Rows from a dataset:
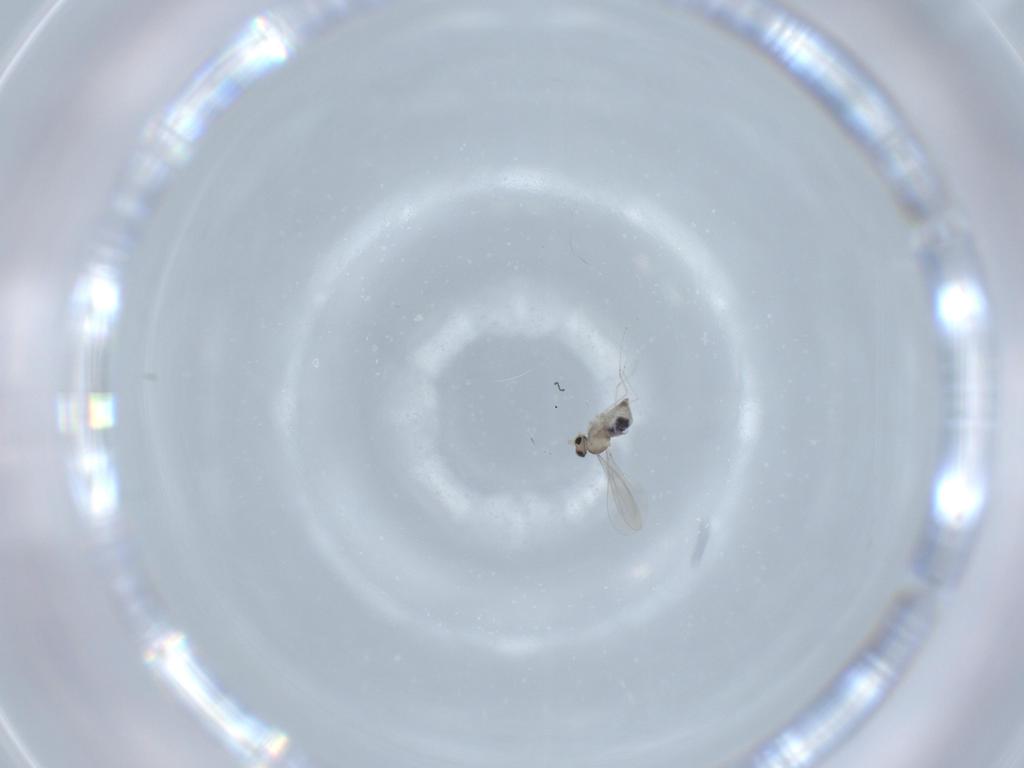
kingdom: Animalia
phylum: Arthropoda
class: Insecta
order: Diptera
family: Cecidomyiidae
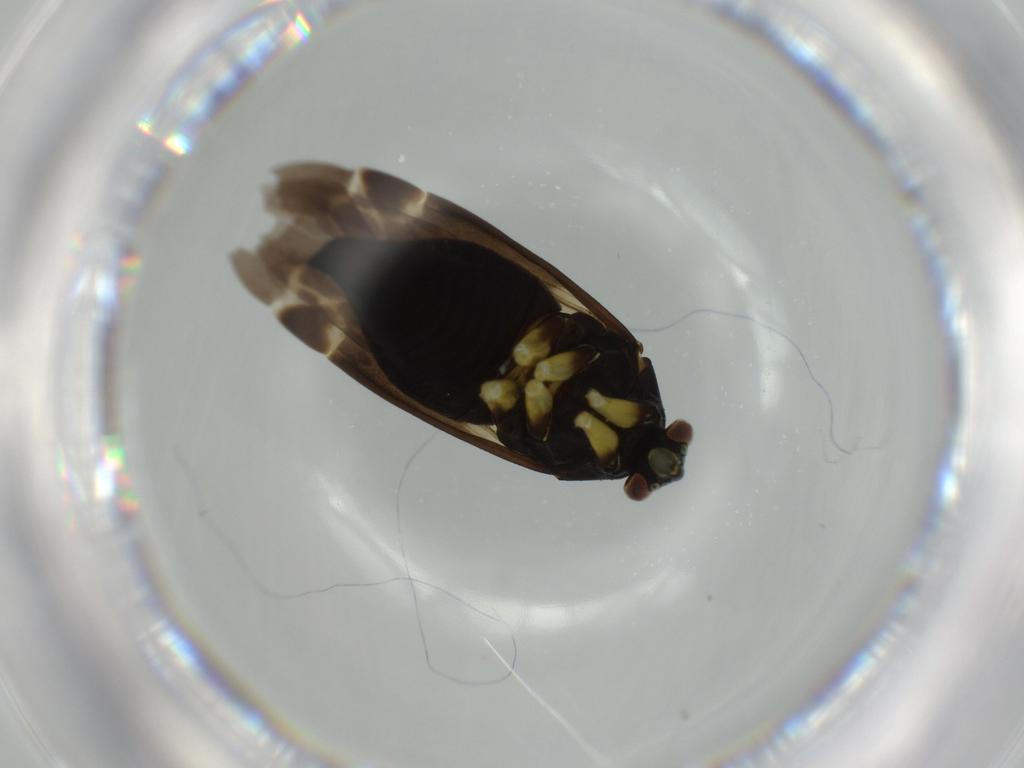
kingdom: Animalia
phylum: Arthropoda
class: Insecta
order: Hemiptera
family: Miridae
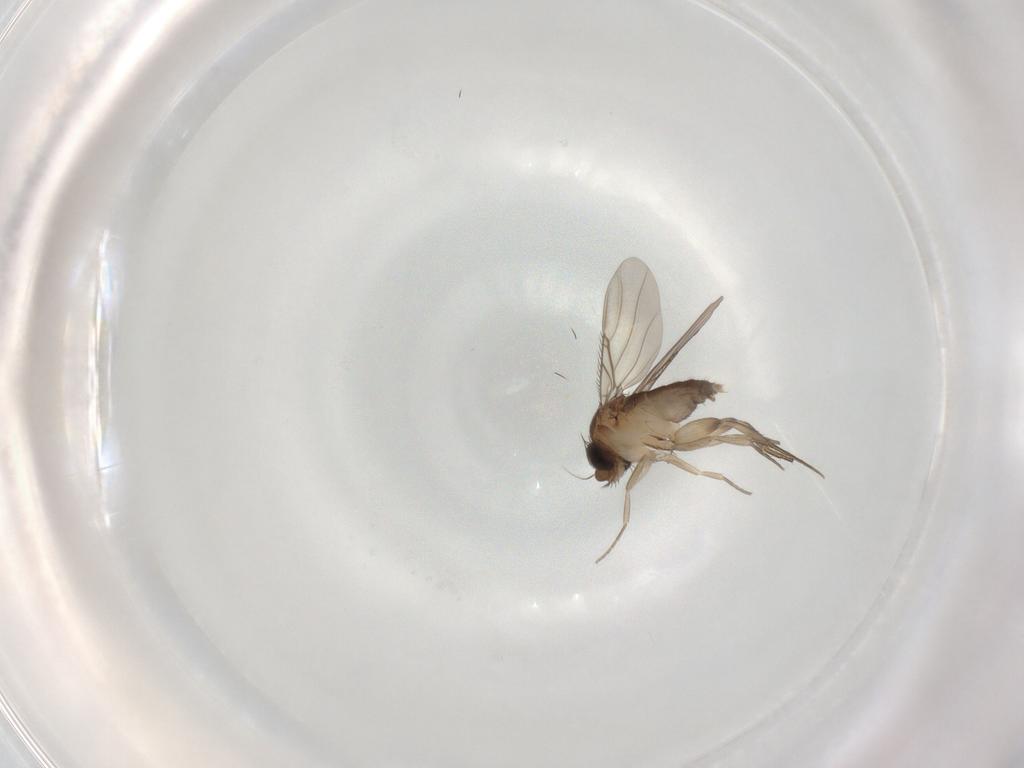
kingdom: Animalia
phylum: Arthropoda
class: Insecta
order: Diptera
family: Phoridae
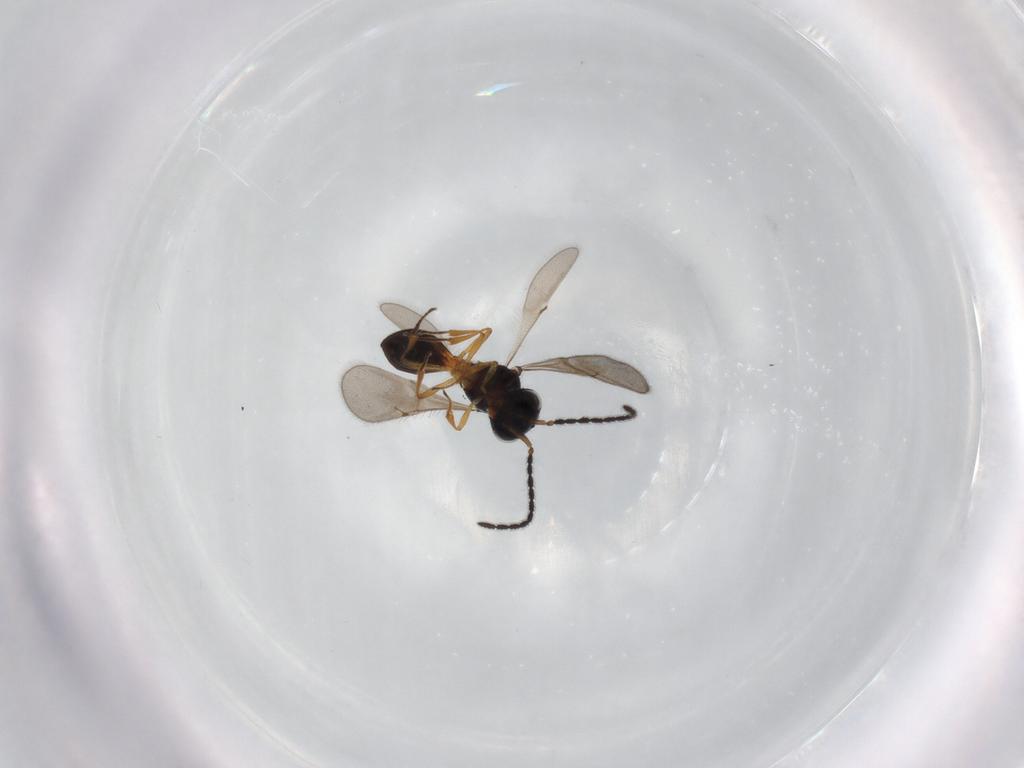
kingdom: Animalia
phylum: Arthropoda
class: Insecta
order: Hymenoptera
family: Scelionidae
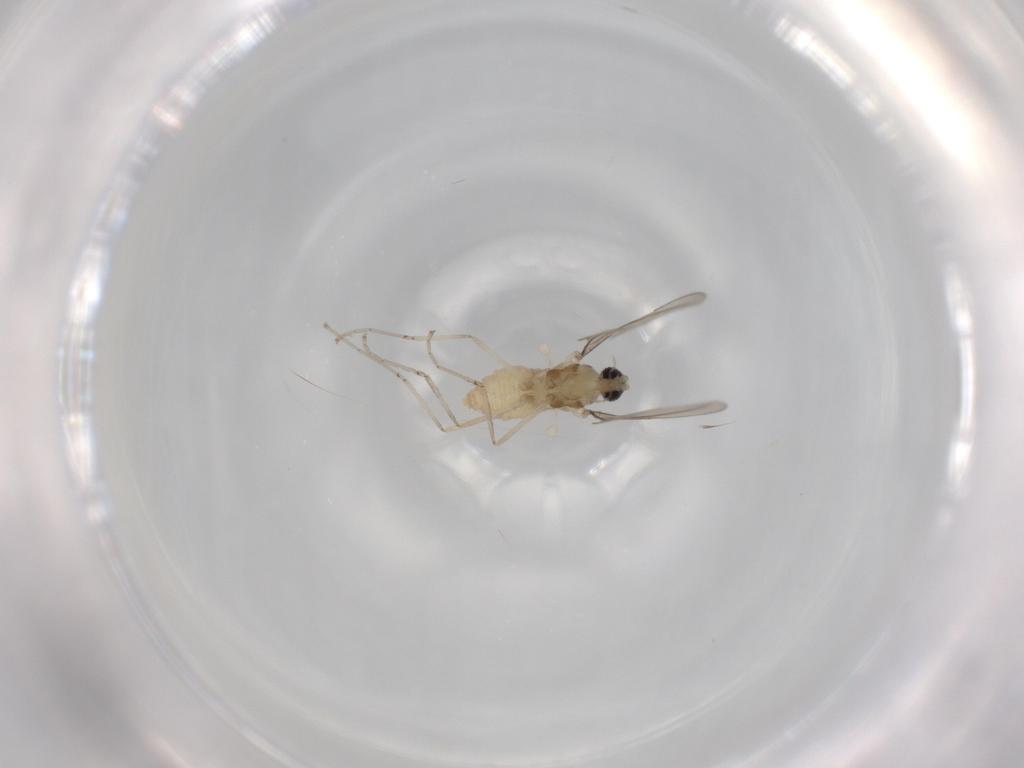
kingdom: Animalia
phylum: Arthropoda
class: Insecta
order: Diptera
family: Cecidomyiidae
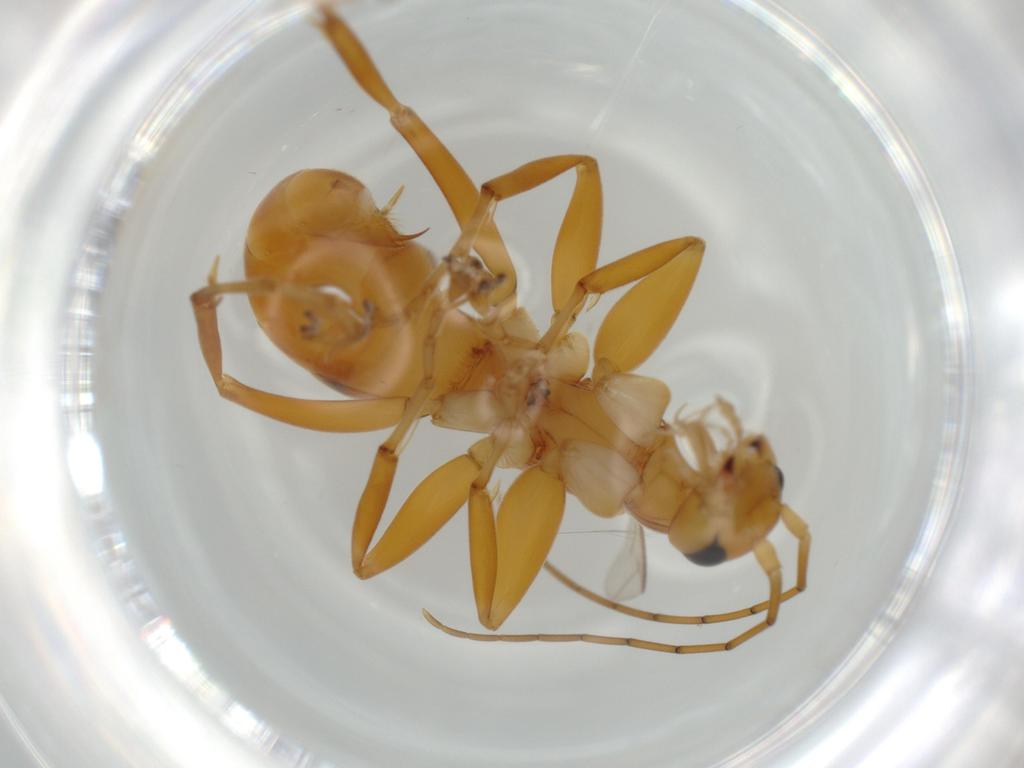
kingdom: Animalia
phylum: Arthropoda
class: Insecta
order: Hymenoptera
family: Rhopalosomatidae
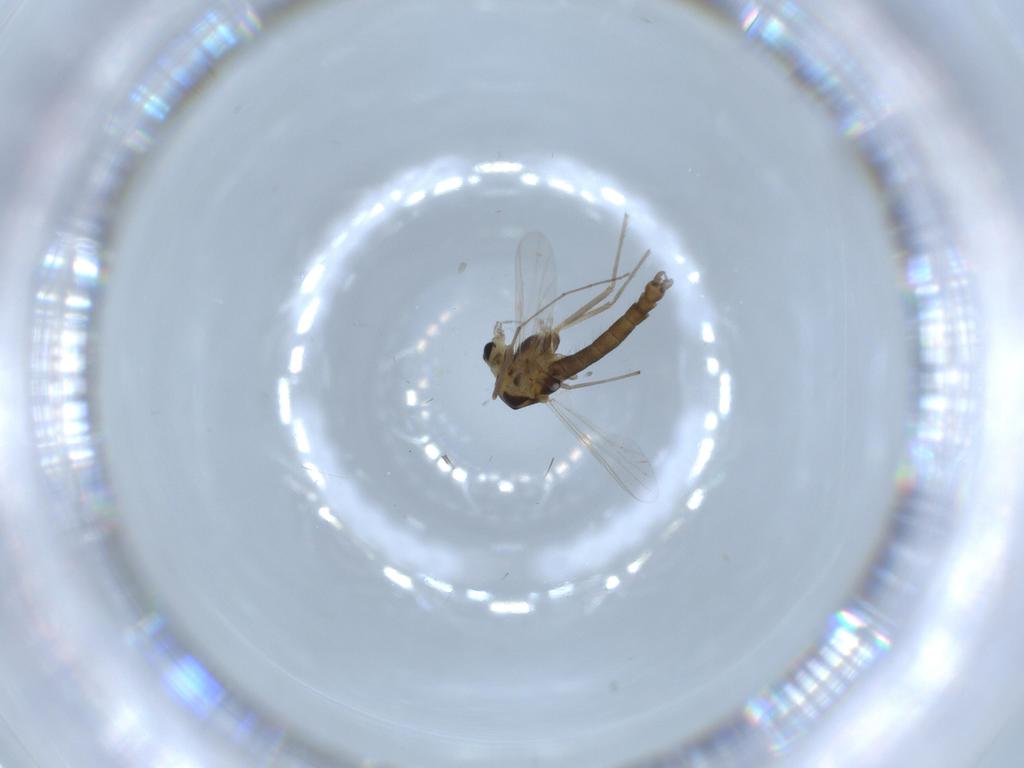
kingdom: Animalia
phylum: Arthropoda
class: Insecta
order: Diptera
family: Chironomidae
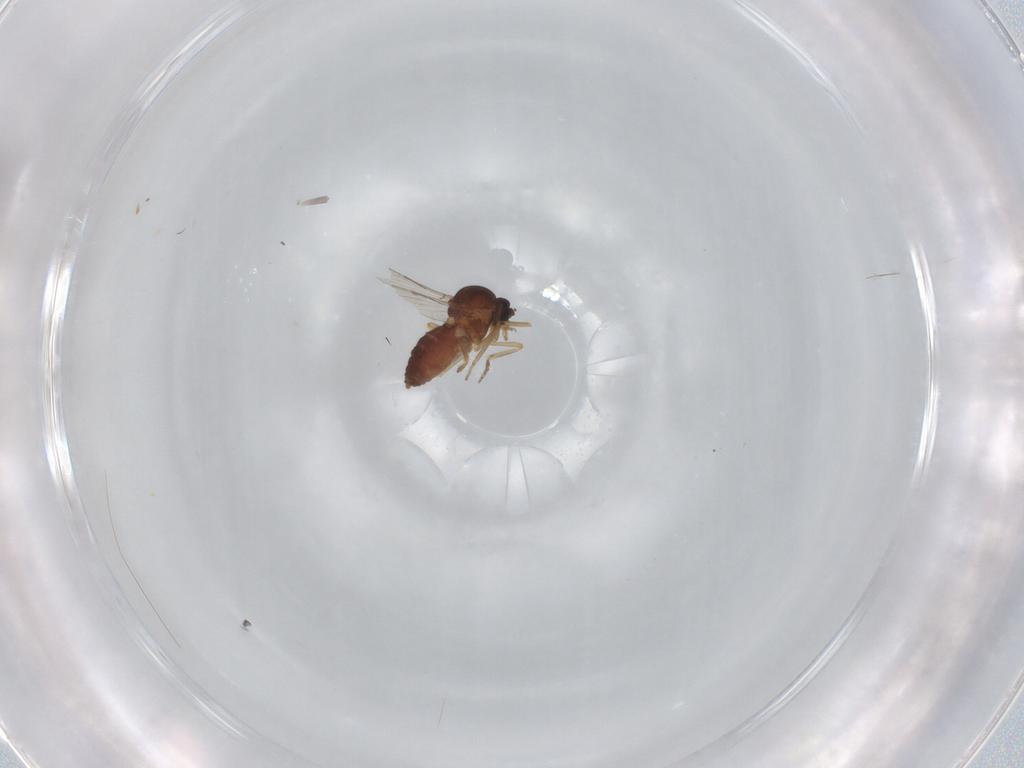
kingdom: Animalia
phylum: Arthropoda
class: Insecta
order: Diptera
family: Ceratopogonidae
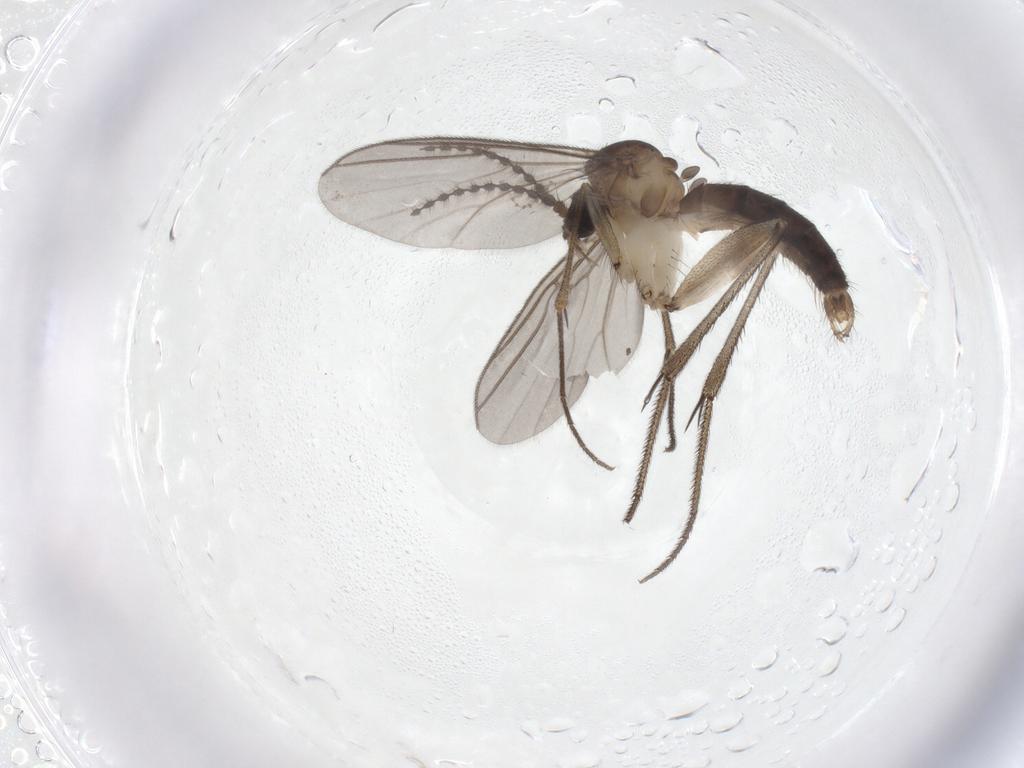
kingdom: Animalia
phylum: Arthropoda
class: Insecta
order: Diptera
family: Mycetophilidae
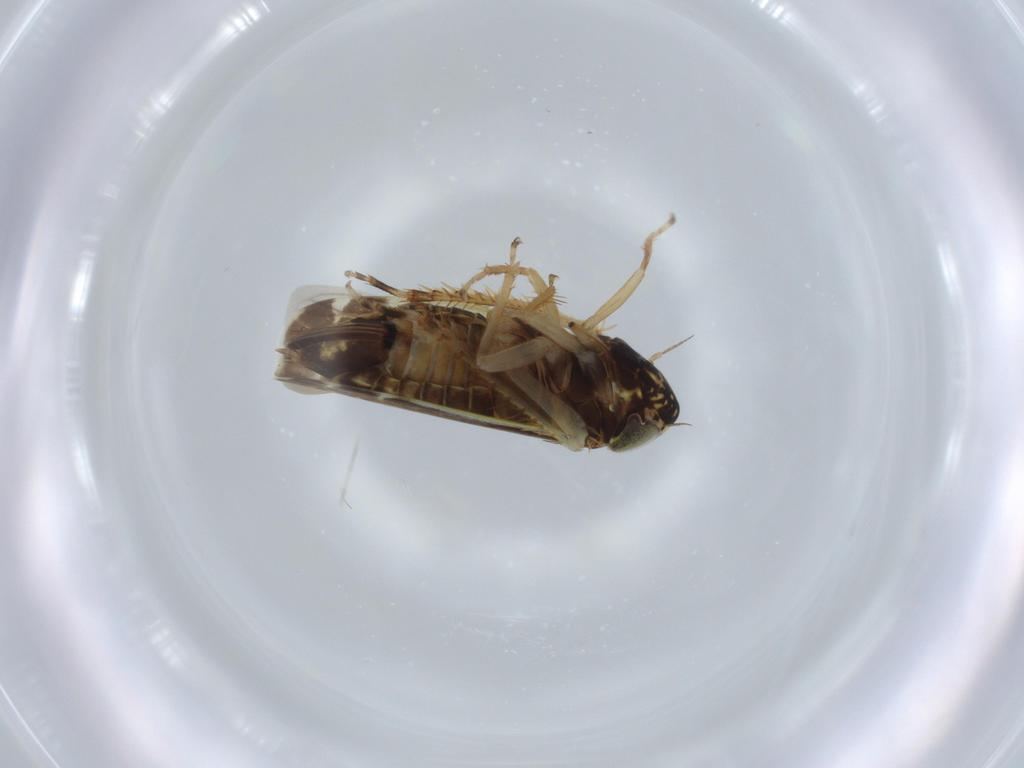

§ TASK DETAILS
Pull out each line in the rows above that contains the word "family".

§ OUTPUT
family: Cecidomyiidae
family: Miridae
family: Phoridae
family: Scelionidae
family: Cecidomyiidae
family: Rhopalosomatidae
family: Chironomidae
family: Ceratopogonidae
family: Mycetophilidae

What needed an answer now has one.